◆ **課題**: 課題文のうち、「KEYNOTE-811試験は」から「Journal of Medicineにも同時掲載される。」までを、両端の語句も含めて一字一句そのまま抜き出しなさい。

◆ **課題文**:
○ ○ ○ ○

MSDは18日、キイトルーダ、トラスツズマブ、化学療法との併用療法について、HER2陽性の進行胃腺がんまたは食道胃接合部腺がん一次治療のP3相KEYNOTE-811試験の最終解析において、トラスツズマブと化学療法のみと比較して全生存期間(OS)を有意に延長したと発表した。
KEYNOTE-811試験は、ER2陽性の治癒切除不能な局所進行・再発の胃腺がんまたは食道胃接合部腺がんの成人患者に対する一次治療において、キイトルーダとトラスツズマブ、フッ化ピリミジン系薬剤およびプラチナ系薬剤を含む化学療法との併用療法を評価するもの。
同データは、同日、2024年欧州臨床腫瘍学会(ESMO)年次総会の一般演題で発表され、The New England Journal of Medicineにも同時掲載される。

○ ○ ○ ○

◆ **演習データ**:
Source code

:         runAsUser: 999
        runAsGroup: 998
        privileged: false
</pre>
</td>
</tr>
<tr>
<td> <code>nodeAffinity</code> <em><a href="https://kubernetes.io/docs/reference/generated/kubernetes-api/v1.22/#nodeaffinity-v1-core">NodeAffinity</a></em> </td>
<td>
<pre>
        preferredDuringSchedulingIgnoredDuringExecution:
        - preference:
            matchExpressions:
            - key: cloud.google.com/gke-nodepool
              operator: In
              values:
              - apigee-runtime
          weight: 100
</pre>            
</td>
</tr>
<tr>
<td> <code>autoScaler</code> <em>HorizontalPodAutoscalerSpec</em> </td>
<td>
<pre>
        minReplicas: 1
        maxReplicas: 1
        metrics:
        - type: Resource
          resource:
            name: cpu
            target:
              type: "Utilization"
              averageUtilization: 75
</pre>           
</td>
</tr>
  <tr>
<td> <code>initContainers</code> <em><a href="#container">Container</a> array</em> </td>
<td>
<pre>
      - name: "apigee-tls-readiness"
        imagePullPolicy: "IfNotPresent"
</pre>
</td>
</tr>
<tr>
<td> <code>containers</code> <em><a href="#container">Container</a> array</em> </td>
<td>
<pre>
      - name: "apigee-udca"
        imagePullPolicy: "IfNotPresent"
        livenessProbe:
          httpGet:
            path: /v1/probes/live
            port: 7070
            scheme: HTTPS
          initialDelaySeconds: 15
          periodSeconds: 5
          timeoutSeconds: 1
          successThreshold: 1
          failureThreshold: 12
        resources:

○ ○ ○ ○

◆ **解答**:
KEYNOTE-811試験は、ER2陽性の治癒切除不能な局所進行・再発の胃腺がんまたは食道胃接合部腺がんの成人患者に対する一次治療において、キイトルーダとトラスツズマブ、フッ化ピリミジン系薬剤およびプラチナ系薬剤を含む化学療法との併用療法を評価するもの。
同データは、同日、2024年欧州臨床腫瘍学会(ESMO)年次総会の一般演題で発表され、The New England Journal of Medicineにも同時掲載される。